Job: When you reach the line in the data below that contains "im any la Generalitat ha impulsat la", please start repeating lines exactly, and stop after the line that contains "gidor d'Educació ha destacat que la", repeating nothing else.

Dataset:
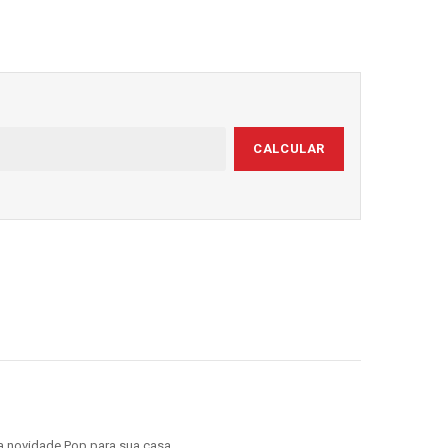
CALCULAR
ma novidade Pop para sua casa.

--

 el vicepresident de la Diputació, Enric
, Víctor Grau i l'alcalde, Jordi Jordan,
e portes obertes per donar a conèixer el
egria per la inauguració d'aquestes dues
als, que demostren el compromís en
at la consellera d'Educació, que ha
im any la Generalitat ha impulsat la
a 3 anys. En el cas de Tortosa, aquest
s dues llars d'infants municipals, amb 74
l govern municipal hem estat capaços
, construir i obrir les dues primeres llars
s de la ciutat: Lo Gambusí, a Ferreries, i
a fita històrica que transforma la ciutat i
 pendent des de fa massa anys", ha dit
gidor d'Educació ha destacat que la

Problem solution:
im any la Generalitat ha impulsat la
a 3 anys. En el cas de Tortosa, aquest
s dues llars d'infants municipals, amb 74
l govern municipal hem estat capaços
, construir i obrir les dues primeres llars
s de la ciutat: Lo Gambusí, a Ferreries, i
a fita històrica que transforma la ciutat i
 pendent des de fa massa anys", ha dit
gidor d'Educació ha destacat que la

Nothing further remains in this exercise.